The entries are to be reproduced word for word, with all images left out.
· · · · · · ·
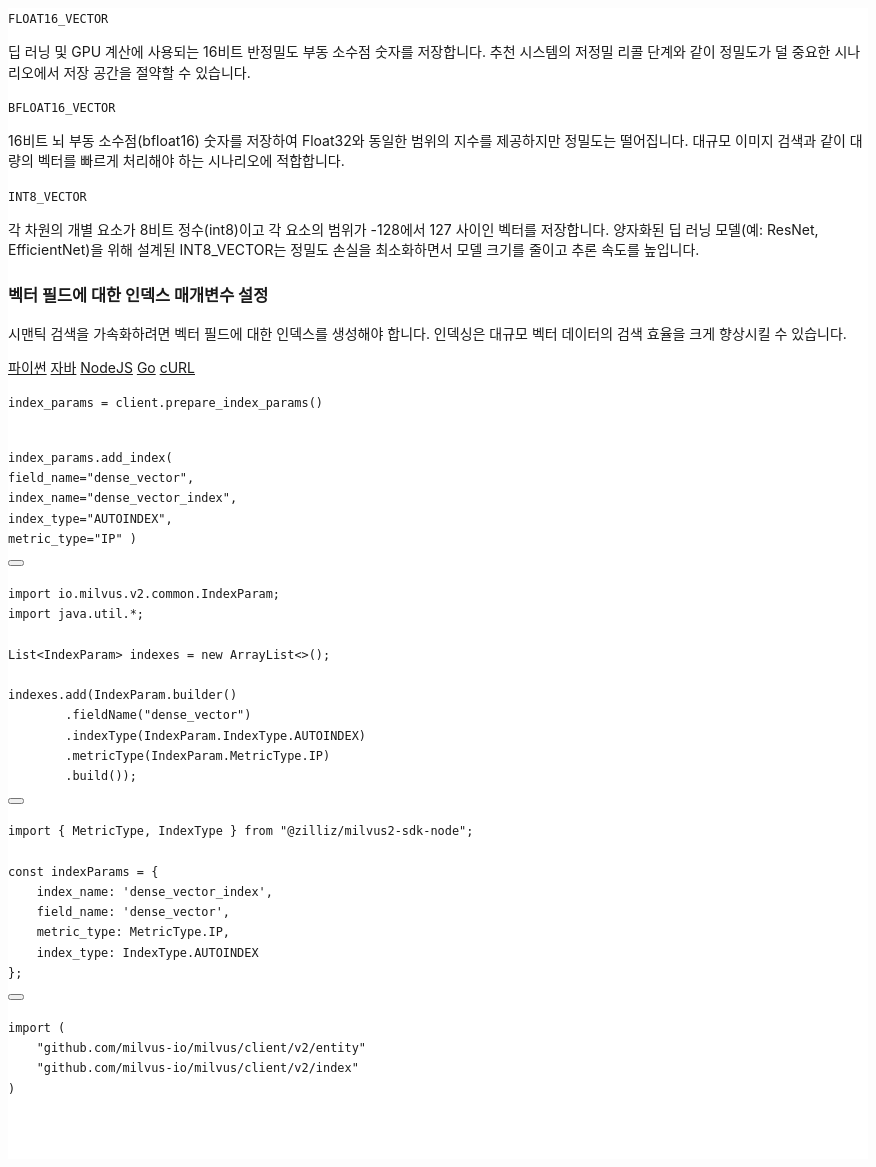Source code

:    </tr>
   <tr>
     <td><p><code translate="no">FLOAT16_VECTOR</code></p></td>
     <td><p>딥 러닝 및 GPU 계산에 사용되는 16비트 반정밀도 부동 소수점 숫자를 저장합니다. 추천 시스템의 저정밀 리콜 단계와 같이 정밀도가 덜 중요한 시나리오에서 저장 공간을 절약할 수 있습니다.</p></td>
   </tr>
   <tr>
     <td><p><code translate="no">BFLOAT16_VECTOR</code></p></td>
     <td><p>16비트 뇌 부동 소수점(bfloat16) 숫자를 저장하여 Float32와 동일한 범위의 지수를 제공하지만 정밀도는 떨어집니다. 대규모 이미지 검색과 같이 대량의 벡터를 빠르게 처리해야 하는 시나리오에 적합합니다.</p></td>
   </tr>
   <tr>
     <td><p><code translate="no">INT8_VECTOR</code></p></td>
     <td><p>각 차원의 개별 요소가 8비트 정수(int8)이고 각 요소의 범위가 -128에서 127 사이인 벡터를 저장합니다. 양자화된 딥 러닝 모델(예: ResNet, EfficientNet)을 위해 설계된 INT8_VECTOR는 정밀도 손실을 최소화하면서 모델 크기를 줄이고 추론 속도를 높입니다.</p></td>
   </tr>
</table>
<h3 id="Set-index-params-for-vector-field" class="common-anchor-header">벡터 필드에 대한 인덱스 매개변수 설정</h3><p>시맨틱 검색을 가속화하려면 벡터 필드에 대한 인덱스를 생성해야 합니다. 인덱싱은 대규모 벡터 데이터의 검색 효율을 크게 향상시킬 수 있습니다.</p>
<div class="multipleCode">
   <a href="#python">파이썬</a> <a href="#java">자바</a> <a href="#javascript">NodeJS</a> <a href="#go">Go</a> <a href="#bash">cURL</a></div>
<pre><code translate="no" class="language-python">index_params = client.prepare_index_params()

index_params.add_index(
    field_name=<span class="hljs-string">&quot;dense_vector&quot;</span>,
    index_name=<span class="hljs-string">&quot;dense_vector_index&quot;</span>,
    index_type=<span class="hljs-string">&quot;AUTOINDEX&quot;</span>,
    metric_type=<span class="hljs-string">&quot;IP&quot;</span>
)
<button class="copy-code-btn"></button></code></pre>
<pre><code translate="no" class="language-java"><span class="hljs-keyword">import</span> io.milvus.v2.common.IndexParam;
<span class="hljs-keyword">import</span> java.util.*;

List&lt;IndexParam&gt; indexes = <span class="hljs-keyword">new</span> <span class="hljs-title class_">ArrayList</span>&lt;&gt;();

indexes.add(IndexParam.builder()
        .fieldName(<span class="hljs-string">&quot;dense_vector&quot;</span>)
        .indexType(IndexParam.IndexType.AUTOINDEX)
        .metricType(IndexParam.MetricType.IP)
        .build());
<button class="copy-code-btn"></button></code></pre>
<pre><code translate="no" class="language-javascript"><span class="hljs-keyword">import</span> { <span class="hljs-title class_">MetricType</span>, <span class="hljs-title class_">IndexType</span> } <span class="hljs-keyword">from</span> <span class="hljs-string">&quot;@zilliz/milvus2-sdk-node&quot;</span>;

<span class="hljs-keyword">const</span> indexParams = {
    <span class="hljs-attr">index_name</span>: <span class="hljs-string">&#x27;dense_vector_index&#x27;</span>,
    <span class="hljs-attr">field_name</span>: <span class="hljs-string">&#x27;dense_vector&#x27;</span>,
    <span class="hljs-attr">metric_type</span>: <span class="hljs-title class_">MetricType</span>.<span class="hljs-property">IP</span>,
    <span class="hljs-attr">index_type</span>: <span class="hljs-title class_">IndexType</span>.<span class="hljs-property">AUTOINDEX</span>
};
<button class="copy-code-btn"></button></code></pre>
<pre><code translate="no" class="language-go"><span class="hljs-keyword">import</span> (
    <span class="hljs-string">&quot;github.com/milvus-io/milvus/client/v2/entity&quot;</span>
    <span class="hljs-string">&quot;github.com/milvus-io/milvus/client/v2/index&quot;</span>
)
· · · · · · ·
* [WRITTEN RESPONSE]:
Source code

:    </tr>
   <tr>
     <td><p><code translate="no">FLOAT16_VECTOR</code></p></td>
     <td><p>딥 러닝 및 GPU 계산에 사용되는 16비트 반정밀도 부동 소수점 숫자를 저장합니다. 추천 시스템의 저정밀 리콜 단계와 같이 정밀도가 덜 중요한 시나리오에서 저장 공간을 절약할 수 있습니다.</p></td>
   </tr>
   <tr>
     <td><p><code translate="no">BFLOAT16_VECTOR</code></p></td>
     <td><p>16비트 뇌 부동 소수점(bfloat16) 숫자를 저장하여 Float32와 동일한 범위의 지수를 제공하지만 정밀도는 떨어집니다. 대규모 이미지 검색과 같이 대량의 벡터를 빠르게 처리해야 하는 시나리오에 적합합니다.</p></td>
   </tr>
   <tr>
     <td><p><code translate="no">INT8_VECTOR</code></p></td>
     <td><p>각 차원의 개별 요소가 8비트 정수(int8)이고 각 요소의 범위가 -128에서 127 사이인 벡터를 저장합니다. 양자화된 딥 러닝 모델(예: ResNet, EfficientNet)을 위해 설계된 INT8_VECTOR는 정밀도 손실을 최소화하면서 모델 크기를 줄이고 추론 속도를 높입니다.</p></td>
   </tr>
</table>
<h3 id="Set-index-params-for-vector-field" class="common-anchor-header">벡터 필드에 대한 인덱스 매개변수 설정</h3><p>시맨틱 검색을 가속화하려면 벡터 필드에 대한 인덱스를 생성해야 합니다. 인덱싱은 대규모 벡터 데이터의 검색 효율을 크게 향상시킬 수 있습니다.</p>
<div class="multipleCode">
   <a href="#python">파이썬</a> <a href="#java">자바</a> <a href="#javascript">NodeJS</a> <a href="#go">Go</a> <a href="#bash">cURL</a></div>
<pre><code translate="no" class="language-python">index_params = client.prepare_index_params()

index_params.add_index(
    field_name=<span class="hljs-string">&quot;dense_vector&quot;</span>,
    index_name=<span class="hljs-string">&quot;dense_vector_index&quot;</span>,
    index_type=<span class="hljs-string">&quot;AUTOINDEX&quot;</span>,
    metric_type=<span class="hljs-string">&quot;IP&quot;</span>
)
<button class="copy-code-btn"></button></code></pre>
<pre><code translate="no" class="language-java"><span class="hljs-keyword">import</span> io.milvus.v2.common.IndexParam;
<span class="hljs-keyword">import</span> java.util.*;

List&lt;IndexParam&gt; indexes = <span class="hljs-keyword">new</span> <span class="hljs-title class_">ArrayList</span>&lt;&gt;();

indexes.add(IndexParam.builder()
        .fieldName(<span class="hljs-string">&quot;dense_vector&quot;</span>)
        .indexType(IndexParam.IndexType.AUTOINDEX)
        .metricType(IndexParam.MetricType.IP)
        .build());
<button class="copy-code-btn"></button></code></pre>
<pre><code translate="no" class="language-javascript"><span class="hljs-keyword">import</span> { <span class="hljs-title class_">MetricType</span>, <span class="hljs-title class_">IndexType</span> } <span class="hljs-keyword">from</span> <span class="hljs-string">&quot;@zilliz/milvus2-sdk-node&quot;</span>;

<span class="hljs-keyword">const</span> indexParams = {
    <span class="hljs-attr">index_name</span>: <span class="hljs-string">&#x27;dense_vector_index&#x27;</span>,
    <span class="hljs-attr">field_name</span>: <span class="hljs-string">&#x27;dense_vector&#x27;</span>,
    <span class="hljs-attr">metric_type</span>: <span class="hljs-title class_">MetricType</span>.<span class="hljs-property">IP</span>,
    <span class="hljs-attr">index_type</span>: <span class="hljs-title class_">IndexType</span>.<span class="hljs-property">AUTOINDEX</span>
};
<button class="copy-code-btn"></button></code></pre>
<pre><code translate="no" class="language-go"><span class="hljs-keyword">import</span> (
    <span class="hljs-string">&quot;github.com/milvus-io/milvus/client/v2/entity&quot;</span>
    <span class="hljs-string">&quot;github.com/milvus-io/milvus/client/v2/index&quot;</span>
)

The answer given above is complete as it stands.